__Task goal__
Write the records out again, exactly as they stand below.

━━━ Dataset records

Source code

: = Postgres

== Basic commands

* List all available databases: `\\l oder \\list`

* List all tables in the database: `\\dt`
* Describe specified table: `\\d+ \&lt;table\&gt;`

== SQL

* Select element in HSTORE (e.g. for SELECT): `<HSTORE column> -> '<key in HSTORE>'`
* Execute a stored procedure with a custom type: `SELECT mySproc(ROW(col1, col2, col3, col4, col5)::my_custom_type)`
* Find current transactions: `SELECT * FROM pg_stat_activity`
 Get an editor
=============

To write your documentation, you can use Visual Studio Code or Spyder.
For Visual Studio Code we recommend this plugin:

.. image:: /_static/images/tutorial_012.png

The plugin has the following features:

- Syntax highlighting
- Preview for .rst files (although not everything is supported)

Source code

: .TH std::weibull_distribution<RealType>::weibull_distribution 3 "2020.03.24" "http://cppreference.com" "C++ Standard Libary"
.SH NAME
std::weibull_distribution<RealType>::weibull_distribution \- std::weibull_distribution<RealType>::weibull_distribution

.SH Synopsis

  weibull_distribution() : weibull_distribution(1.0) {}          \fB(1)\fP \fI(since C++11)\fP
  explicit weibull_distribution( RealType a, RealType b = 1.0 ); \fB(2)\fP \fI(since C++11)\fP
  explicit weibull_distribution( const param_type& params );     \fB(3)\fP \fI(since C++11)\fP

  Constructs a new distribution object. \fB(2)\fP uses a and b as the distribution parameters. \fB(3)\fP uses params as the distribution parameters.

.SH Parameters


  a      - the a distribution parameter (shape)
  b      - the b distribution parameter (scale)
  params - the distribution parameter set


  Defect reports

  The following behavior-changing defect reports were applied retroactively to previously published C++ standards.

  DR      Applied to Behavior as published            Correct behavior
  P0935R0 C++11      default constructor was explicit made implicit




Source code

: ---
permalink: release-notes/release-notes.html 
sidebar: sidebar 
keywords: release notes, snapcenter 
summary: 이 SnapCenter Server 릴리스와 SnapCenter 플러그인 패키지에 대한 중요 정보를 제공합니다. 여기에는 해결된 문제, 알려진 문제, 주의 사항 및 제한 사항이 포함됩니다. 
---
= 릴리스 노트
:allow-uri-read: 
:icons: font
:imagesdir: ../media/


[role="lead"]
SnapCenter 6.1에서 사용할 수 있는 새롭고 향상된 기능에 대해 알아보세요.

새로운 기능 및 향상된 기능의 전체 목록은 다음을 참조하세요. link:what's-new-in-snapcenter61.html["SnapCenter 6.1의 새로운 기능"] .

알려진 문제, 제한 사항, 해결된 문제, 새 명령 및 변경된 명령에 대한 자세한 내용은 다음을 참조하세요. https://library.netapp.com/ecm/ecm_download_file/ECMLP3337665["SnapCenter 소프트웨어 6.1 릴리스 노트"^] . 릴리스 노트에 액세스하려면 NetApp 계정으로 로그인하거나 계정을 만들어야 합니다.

━━━━━━

__Response to this exercise__
Source code

: = Postgres

== Basic commands

* List all available databases: `\\l oder \\list`

* List all tables in the database: `\\dt`
* Describe specified table: `\\d+ \&lt;table\&gt;`

== SQL

* Select element in HSTORE (e.g. for SELECT): `<HSTORE column> -> '<key in HSTORE>'`
* Execute a stored procedure with a custom type: `SELECT mySproc(ROW(col1, col2, col3, col4, col5)::my_custom_type)`
* Find current transactions: `SELECT * FROM pg_stat_activity`
 Get an editor
=============

To write your documentation, you can use Visual Studio Code or Spyder.
For Visual Studio Code we recommend this plugin:

.. image:: /_static/images/tutorial_012.png

The plugin has the following features:

- Syntax highlighting
- Preview for .rst files (although not everything is supported)

Source code

: .TH std::weibull_distribution<RealType>::weibull_distribution 3 "2020.03.24" "http://cppreference.com" "C++ Standard Libary"
.SH NAME
std::weibull_distribution<RealType>::weibull_distribution \- std::weibull_distribution<RealType>::weibull_distribution

.SH Synopsis

  weibull_distribution() : weibull_distribution(1.0) {}          \fB(1)\fP \fI(since C++11)\fP
  explicit weibull_distribution( RealType a, RealType b = 1.0 ); \fB(2)\fP \fI(since C++11)\fP
  explicit weibull_distribution( const param_type& params );     \fB(3)\fP \fI(since C++11)\fP

  Constructs a new distribution object. \fB(2)\fP uses a and b as the distribution parameters. \fB(3)\fP uses params as the distribution parameters.

.SH Parameters


  a      - the a distribution parameter (shape)
  b      - the b distribution parameter (scale)
  params - the distribution parameter set


  Defect reports

  The following behavior-changing defect reports were applied retroactively to previously published C++ standards.

  DR      Applied to Behavior as published            Correct behavior
  P0935R0 C++11      default constructor was explicit made implicit




Source code

: ---
permalink: release-notes/release-notes.html 
sidebar: sidebar 
keywords: release notes, snapcenter 
summary: 이 SnapCenter Server 릴리스와 SnapCenter 플러그인 패키지에 대한 중요 정보를 제공합니다. 여기에는 해결된 문제, 알려진 문제, 주의 사항 및 제한 사항이 포함됩니다. 
---
= 릴리스 노트
:allow-uri-read: 
:icons: font
:imagesdir: ../media/


[role="lead"]
SnapCenter 6.1에서 사용할 수 있는 새롭고 향상된 기능에 대해 알아보세요.

새로운 기능 및 향상된 기능의 전체 목록은 다음을 참조하세요. link:what's-new-in-snapcenter61.html["SnapCenter 6.1의 새로운 기능"] .

알려진 문제, 제한 사항, 해결된 문제, 새 명령 및 변경된 명령에 대한 자세한 내용은 다음을 참조하세요. https://library.netapp.com/ecm/ecm_download_file/ECMLP3337665["SnapCenter 소프트웨어 6.1 릴리스 노트"^] . 릴리스 노트에 액세스하려면 NetApp 계정으로 로그인하거나 계정을 만들어야 합니다.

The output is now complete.